• [PROBLEM STATEMENT]
From the entries below, copy each line that contains the string "element". Treat uppercase and lowercase letters as different.
───── THE RECORDS ─────
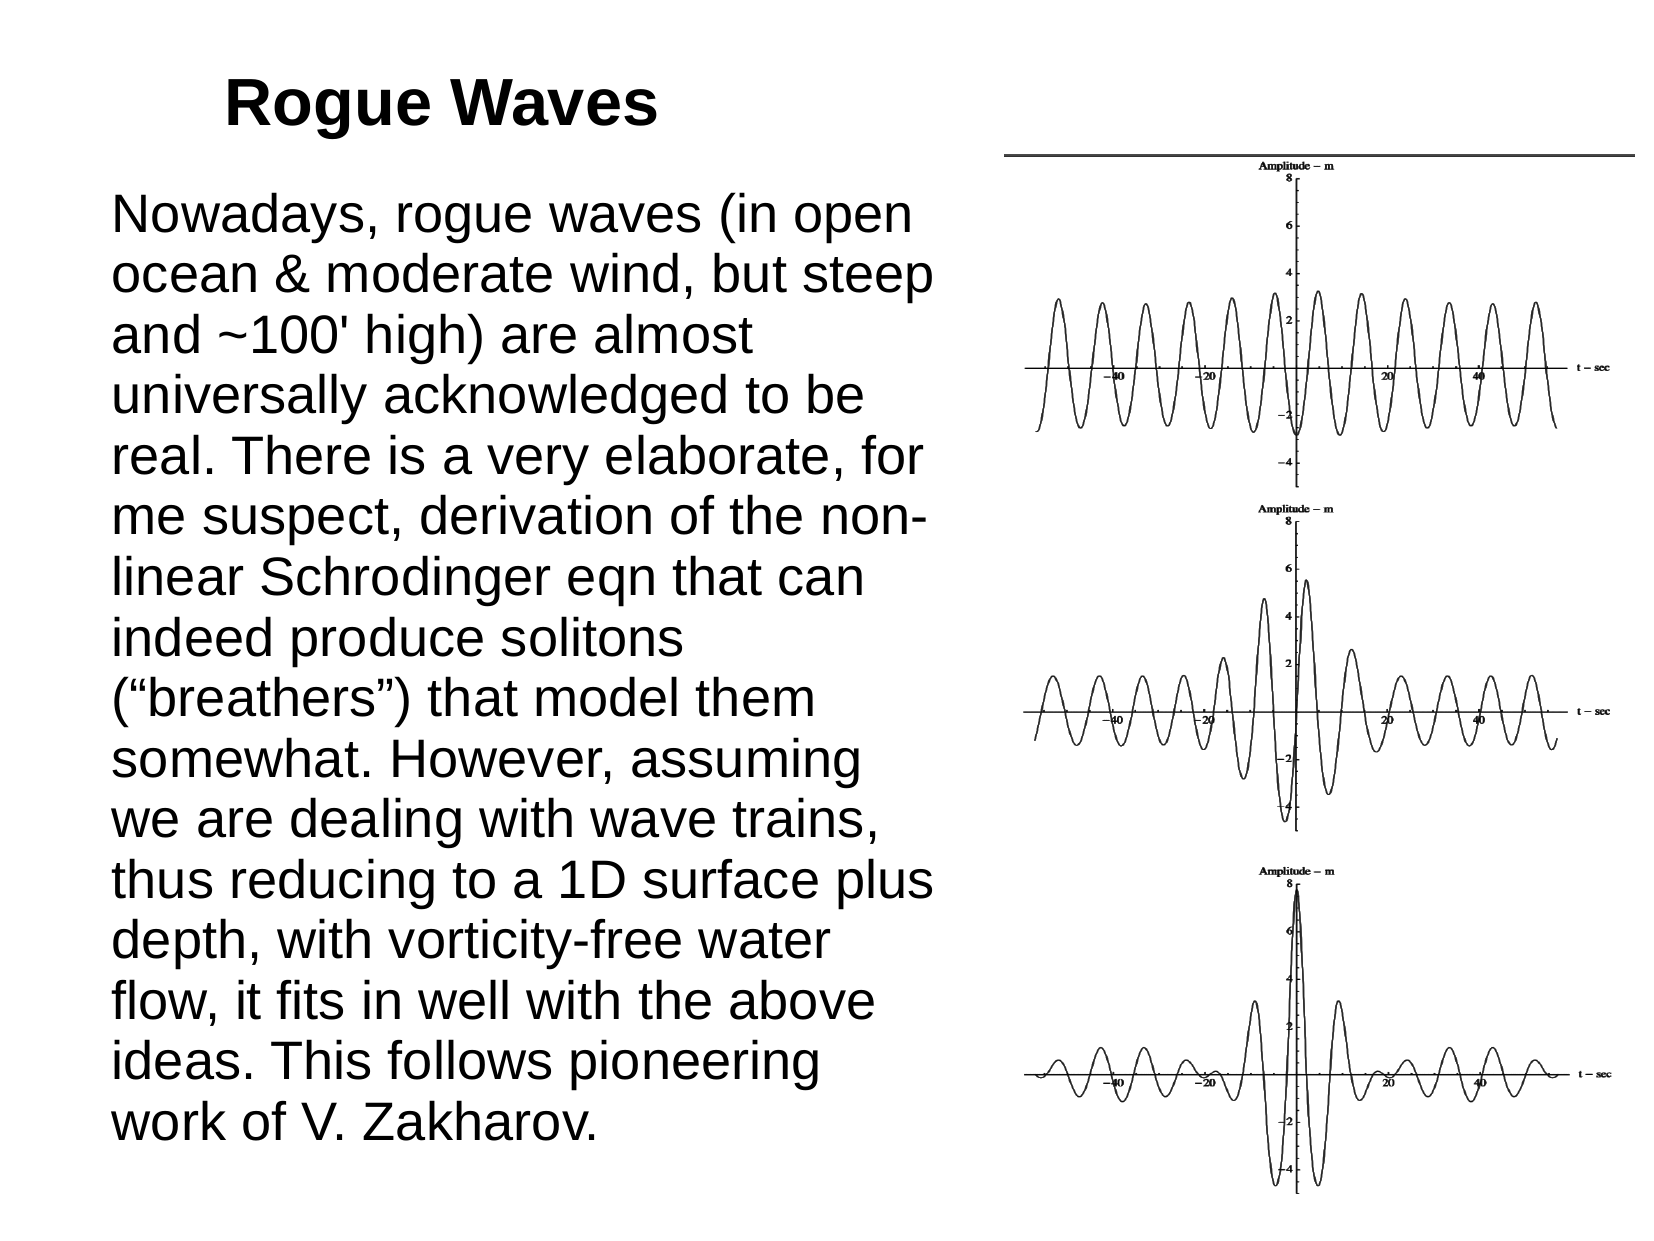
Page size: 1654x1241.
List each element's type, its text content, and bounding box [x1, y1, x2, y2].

picture [1004, 154, 1635, 1194]
text_box Nowadays, rogue waves (in open ocean & moderate wind, but steep and ~100' high) are almost universally acknowledged to be real. There is a very elaborate, for me suspect, derivation of the non-linear Schrodinger eqn that can indeed produce solitons (“breathers”) that model them somewhat. However, assuming we are dealing with wave trains, thus reducing to a 1D surface plus depth, with vorticity-free water flow, it fits in well with the above ideas. This follows pioneering work of V. Zakharov. [96, 175, 952, 1160]
text_box Rogue Waves [210, 57, 1516, 148]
─────
• [EXERCISE OUTPUT]
List each element's type, its text content, and bounding box [x1, y1, x2, y2].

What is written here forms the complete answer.